Letters from Toronto

Pleasure, meet danger.

By B. Ruby Rich

WHEN AN EVENT is as huge – 350-plus films huge – as the Toronto International Film Festival, it becomes impossible to debate its programming quality. Who can see enough to judge? Instead, the burden is thrown back on the journalists to program personal editions of the festival and defend our choices in devious games of press corps one-upsmanship. "How's 'your' festival going?" we ask, and lie in defense of our own utter brilliance of selection. There are four basic methods for sorting through the overload: Spot a theme to track, find new talent to discover, reassess established auteurs, or pinpoint key sociopolitical issues. Most critics follow one approach, but I have such poor impulse control that I tend to jump frantically from one theme to another while trying to stay coherent (and awake).

Take the new talent. Media sources were in a lather over reports that Ivan Reitman's son Jason hit the jackpot with his debut, Thank You for Smoking, since Fox Searchlight and Paramount Classics slugged it out in Sundance-style, Weinstein-reminiscent, all-night negotiations, then both claimed they'd bought the rights; I discovered Australian filmmaker Sarah Watts instead. Her thrilling Look Both Ways mixes witty drama and savvy animation into a hybrid exploration of love, mortality, and family ties that sports a visual boldness and muscular pacing in stark contrast to the politesse of so many women filmmakers. Also thrilling was the world premiere of The Heart of the Game, Ward Serrill's complex documentary about a Seattle high school girls' basketball team. More than Hoop Dreams redux, it's as much a highly original dissection of what makes girls tick as it is a sports doc.

The sociopolitical focus was easy. I made a beeline for the two Palestinian films and wasn't disappointed. Hany Abu-Assad's new drama, Paradise Now, is a brilliantly executed look at the last days of two childhood friends tapped for the honor of a martyr mission. Abu-Assad based his script on lots of real-life details about suicide bombers, with the addition of a surprising sense of humor. My favorite scene is the covert taping of a martyr's-last-words videotape, replete with retakes and unacceptable improvisation. By contrast, Rashid Mashawari's Waiting (Attente) takes a lighthearted theme – a Palestinian film crew with European Union backing travels to Jordan, Syria, and Lebanon to audition Palestinian actors – and delivers a sucker-punch to the gut of any feeling viewer. Palestinians are invoked in The Smell Of Paradise too, a rough but eye-opening documentary that basically answers the question "Why do they hate us?" It's a road movie through Afghanistan, Pakistan, and Qatar, and the filmmaking team of Mariusz Pilis and Marcin Mamon gain unprecedented access to the ideologues behind the global attacks on imperial America. Calling PBS (if it has any nerve left)!

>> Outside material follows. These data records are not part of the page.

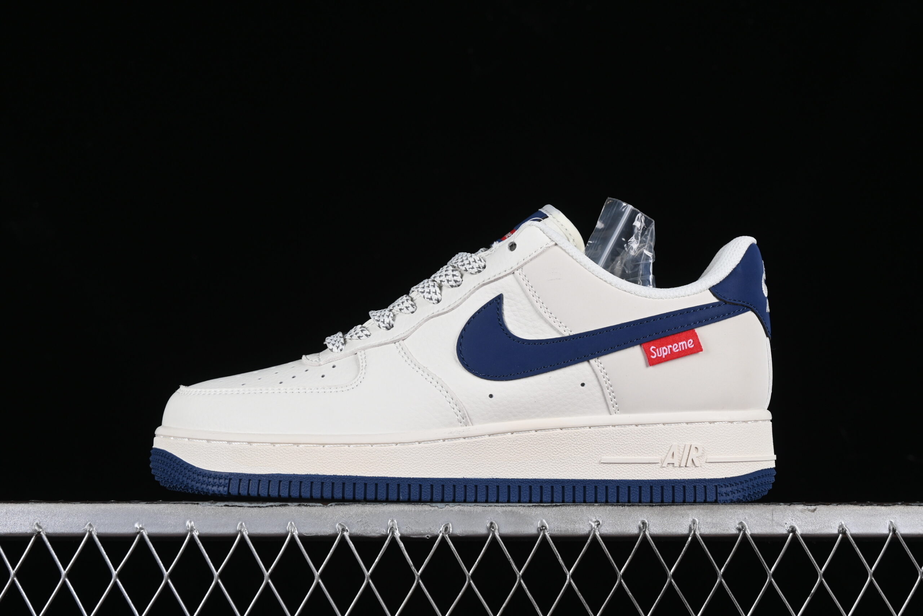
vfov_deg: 18.2
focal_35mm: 75
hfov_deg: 27.0
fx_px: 1923
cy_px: 308
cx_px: 462
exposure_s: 1/100
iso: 160
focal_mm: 50
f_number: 8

In terms of career evaluation, I made a rash decision to skip the big-reputation directors this year. I tracked the baby auteurs instead – like Jim McKay, whose fourth feature, Angel, continues his anticommercial focus on urban poverty and wasted lives. This time, alongside newcomers and nonprofessionals, he cast Rachel Griffiths (yup, Six Feet Under's Brenda) as a social worker trying to save young Angel. I am forced to steal ex-Examiner critic Wesley Morris's staircase wit: "It's the Dardenne brothers without subtitles."

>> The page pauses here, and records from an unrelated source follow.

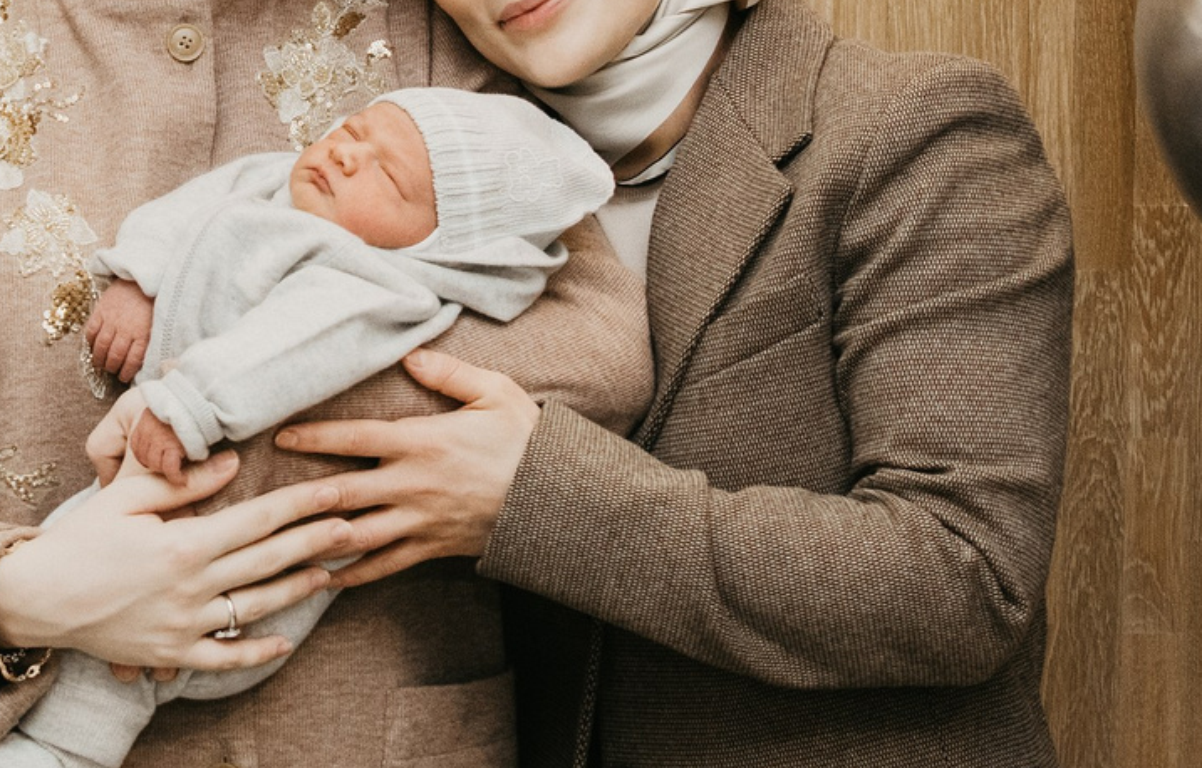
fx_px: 3857
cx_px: 109
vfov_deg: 11.2
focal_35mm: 117
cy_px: -39
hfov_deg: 17.4
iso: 640
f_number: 4
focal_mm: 32
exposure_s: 1/160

That brings me to the theme of the year. Oh no, not sex again! Yup, sex. But this time around, it's the perils of sexuality in unforgiving times that got me thinking. Brokeback Mountain, Ang Lee's much-anticipated saga of cowboy love, is every bit as good as the Venice jury (which gave it the Golden Lion) claimed. We all filed weeping out of the press screening, praising Ledger and Gyllenhaal between our tears. The points Lee makes about the toll taken on those whose love is outlawed, though, run differently through another pair of period films. Mary Harron's The Notorious Bettie Page makes sense of the 1950s pinup girl by seeing her innocent embrace of sexual play as decades ahead of its time, while Gretchen Mol's terrifically joyous performance helps explain why Bettie's image is so popular. Even Atom Egoyan's conventional (for him) period drama, Where The Truth Lies, about a sex-and-murder scandal involving a Martin-and-Lewis-esque comedy team, communicates the hideous moralism of the time. Pleasure and Danger was the title of a landmark anthology on sexuality two decades ago, but it seems its message is relevant again.

Given our government's attempt to wrench us all back to the '50s in foreign affairs, military adventures, and punitive domestic policies, it's no wonder that some of our finest filmmakers are rethinking the dangers of sexual exploration back in the eras when speaking and acting, as well as silence, equaled death. And it's no wonder that the Toronto festival turned out to be an excellent place, as usual, to reconsider dominant fantasies from the safe vantage point of a theater seat.